Action item | Nothing but the lines from the one with "5: (116, 115)" through the end of the records may appear in the answer, each reproduced exactly, pictures omitted.

Stored entries
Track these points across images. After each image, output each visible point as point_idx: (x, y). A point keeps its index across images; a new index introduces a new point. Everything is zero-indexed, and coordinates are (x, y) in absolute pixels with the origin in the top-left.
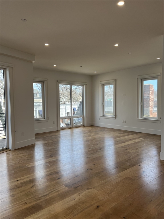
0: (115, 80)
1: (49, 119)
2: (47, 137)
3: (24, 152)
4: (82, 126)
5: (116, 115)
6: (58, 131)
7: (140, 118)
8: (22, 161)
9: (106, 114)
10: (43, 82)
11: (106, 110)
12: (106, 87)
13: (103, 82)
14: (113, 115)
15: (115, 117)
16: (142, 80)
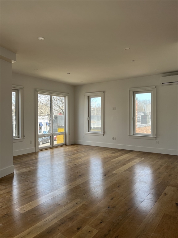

Response |
5: (116, 115)
6: (58, 131)
7: (140, 118)
8: (22, 161)
9: (106, 114)
10: (43, 82)
11: (106, 110)
12: (106, 87)
13: (103, 82)
14: (113, 115)
15: (115, 117)
16: (142, 80)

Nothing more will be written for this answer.